Requirement:
Reproduce every line of the following material verbatim, with no alterations.

Rows:
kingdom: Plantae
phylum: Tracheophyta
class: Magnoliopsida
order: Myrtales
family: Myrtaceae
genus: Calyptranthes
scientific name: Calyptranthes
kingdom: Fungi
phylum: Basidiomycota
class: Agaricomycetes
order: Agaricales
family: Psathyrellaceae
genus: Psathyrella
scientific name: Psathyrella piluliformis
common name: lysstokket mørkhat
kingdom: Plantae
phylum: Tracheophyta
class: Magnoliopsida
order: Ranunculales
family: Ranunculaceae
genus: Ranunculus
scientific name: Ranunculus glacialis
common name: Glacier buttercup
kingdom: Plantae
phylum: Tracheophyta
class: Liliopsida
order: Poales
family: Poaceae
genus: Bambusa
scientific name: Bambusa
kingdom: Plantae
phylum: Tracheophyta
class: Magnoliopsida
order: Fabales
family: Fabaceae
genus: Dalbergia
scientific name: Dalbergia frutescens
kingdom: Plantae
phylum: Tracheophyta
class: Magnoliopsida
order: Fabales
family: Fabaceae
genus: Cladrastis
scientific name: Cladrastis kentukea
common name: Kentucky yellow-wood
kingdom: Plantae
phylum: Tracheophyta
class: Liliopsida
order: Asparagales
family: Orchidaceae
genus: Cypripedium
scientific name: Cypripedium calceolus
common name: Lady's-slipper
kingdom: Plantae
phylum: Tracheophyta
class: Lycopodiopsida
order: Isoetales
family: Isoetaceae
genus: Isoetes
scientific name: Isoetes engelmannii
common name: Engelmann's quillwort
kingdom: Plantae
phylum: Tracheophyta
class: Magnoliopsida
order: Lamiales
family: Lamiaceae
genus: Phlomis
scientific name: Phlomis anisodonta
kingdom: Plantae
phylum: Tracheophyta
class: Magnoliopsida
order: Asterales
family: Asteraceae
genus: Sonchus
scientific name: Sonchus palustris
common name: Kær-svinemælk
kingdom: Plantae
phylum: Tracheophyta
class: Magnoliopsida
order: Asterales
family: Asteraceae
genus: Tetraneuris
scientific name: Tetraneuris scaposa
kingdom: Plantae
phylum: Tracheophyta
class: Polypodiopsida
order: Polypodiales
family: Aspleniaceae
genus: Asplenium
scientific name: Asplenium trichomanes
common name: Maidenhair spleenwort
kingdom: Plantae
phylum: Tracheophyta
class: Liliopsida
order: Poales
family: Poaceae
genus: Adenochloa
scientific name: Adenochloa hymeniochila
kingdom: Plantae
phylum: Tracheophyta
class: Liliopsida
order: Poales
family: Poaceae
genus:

Response to this exercise:
kingdom: Plantae
phylum: Tracheophyta
class: Magnoliopsida
order: Myrtales
family: Myrtaceae
genus: Calyptranthes
scientific name: Calyptranthes
kingdom: Fungi
phylum: Basidiomycota
class: Agaricomycetes
order: Agaricales
family: Psathyrellaceae
genus: Psathyrella
scientific name: Psathyrella piluliformis
common name: lysstokket mørkhat
kingdom: Plantae
phylum: Tracheophyta
class: Magnoliopsida
order: Ranunculales
family: Ranunculaceae
genus: Ranunculus
scientific name: Ranunculus glacialis
common name: Glacier buttercup
kingdom: Plantae
phylum: Tracheophyta
class: Liliopsida
order: Poales
family: Poaceae
genus: Bambusa
scientific name: Bambusa
kingdom: Plantae
phylum: Tracheophyta
class: Magnoliopsida
order: Fabales
family: Fabaceae
genus: Dalbergia
scientific name: Dalbergia frutescens
kingdom: Plantae
phylum: Tracheophyta
class: Magnoliopsida
order: Fabales
family: Fabaceae
genus: Cladrastis
scientific name: Cladrastis kentukea
common name: Kentucky yellow-wood
kingdom: Plantae
phylum: Tracheophyta
class: Liliopsida
order: Asparagales
family: Orchidaceae
genus: Cypripedium
scientific name: Cypripedium calceolus
common name: Lady's-slipper
kingdom: Plantae
phylum: Tracheophyta
class: Lycopodiopsida
order: Isoetales
family: Isoetaceae
genus: Isoetes
scientific name: Isoetes engelmannii
common name: Engelmann's quillwort
kingdom: Plantae
phylum: Tracheophyta
class: Magnoliopsida
order: Lamiales
family: Lamiaceae
genus: Phlomis
scientific name: Phlomis anisodonta
kingdom: Plantae
phylum: Tracheophyta
class: Magnoliopsida
order: Asterales
family: Asteraceae
genus: Sonchus
scientific name: Sonchus palustris
common name: Kær-svinemælk
kingdom: Plantae
phylum: Tracheophyta
class: Magnoliopsida
order: Asterales
family: Asteraceae
genus: Tetraneuris
scientific name: Tetraneuris scaposa
kingdom: Plantae
phylum: Tracheophyta
class: Polypodiopsida
order: Polypodiales
family: Aspleniaceae
genus: Asplenium
scientific name: Asplenium trichomanes
common name: Maidenhair spleenwort
kingdom: Plantae
phylum: Tracheophyta
class: Liliopsida
order: Poales
family: Poaceae
genus: Adenochloa
scientific name: Adenochloa hymeniochila
kingdom: Plantae
phylum: Tracheophyta
class: Liliopsida
order: Poales
family: Poaceae
genus:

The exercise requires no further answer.